TASK: Copy out every line of the records below, word for word and unchanged.

ENTRIES:
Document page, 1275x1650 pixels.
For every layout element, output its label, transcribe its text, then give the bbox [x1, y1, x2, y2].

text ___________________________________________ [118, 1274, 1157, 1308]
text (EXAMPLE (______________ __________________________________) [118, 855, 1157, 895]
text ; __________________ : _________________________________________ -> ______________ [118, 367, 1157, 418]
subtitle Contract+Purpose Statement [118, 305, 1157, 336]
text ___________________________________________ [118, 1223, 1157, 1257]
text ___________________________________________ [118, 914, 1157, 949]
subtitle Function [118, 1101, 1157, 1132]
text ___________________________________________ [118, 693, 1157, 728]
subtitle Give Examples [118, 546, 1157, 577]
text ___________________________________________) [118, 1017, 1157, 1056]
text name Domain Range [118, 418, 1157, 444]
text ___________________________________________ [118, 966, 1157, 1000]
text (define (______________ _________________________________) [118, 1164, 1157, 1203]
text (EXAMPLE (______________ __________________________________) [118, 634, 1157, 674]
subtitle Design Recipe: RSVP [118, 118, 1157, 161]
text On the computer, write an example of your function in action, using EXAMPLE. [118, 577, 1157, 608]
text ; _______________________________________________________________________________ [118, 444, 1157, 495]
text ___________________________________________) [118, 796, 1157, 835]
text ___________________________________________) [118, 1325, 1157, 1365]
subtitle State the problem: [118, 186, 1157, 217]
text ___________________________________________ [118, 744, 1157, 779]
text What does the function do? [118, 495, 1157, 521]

TASK RESPONSE:
Document page, 1275x1650 pixels.
For every layout element, output its label, transcribe its text, then give the bbox [x1, y1, x2, y2].

text ___________________________________________ [118, 1274, 1157, 1308]
text (EXAMPLE (______________ __________________________________) [118, 855, 1157, 895]
text ; __________________ : _________________________________________ -> ______________ [118, 367, 1157, 418]
subtitle Contract+Purpose Statement [118, 305, 1157, 336]
text ___________________________________________ [118, 1223, 1157, 1257]
text ___________________________________________ [118, 914, 1157, 949]
subtitle Function [118, 1101, 1157, 1132]
text ___________________________________________ [118, 693, 1157, 728]
subtitle Give Examples [118, 546, 1157, 577]
text ___________________________________________) [118, 1017, 1157, 1056]
text name Domain Range [118, 418, 1157, 444]
text ___________________________________________ [118, 966, 1157, 1000]
text (define (______________ _________________________________) [118, 1164, 1157, 1203]
text (EXAMPLE (______________ __________________________________) [118, 634, 1157, 674]
subtitle Design Recipe: RSVP [118, 118, 1157, 161]
text On the computer, write an example of your function in action, using EXAMPLE. [118, 577, 1157, 608]
text ; _______________________________________________________________________________ [118, 444, 1157, 495]
text ___________________________________________) [118, 796, 1157, 835]
text ___________________________________________) [118, 1325, 1157, 1365]
subtitle State the problem: [118, 186, 1157, 217]
text ___________________________________________ [118, 744, 1157, 779]
text What does the function do? [118, 495, 1157, 521]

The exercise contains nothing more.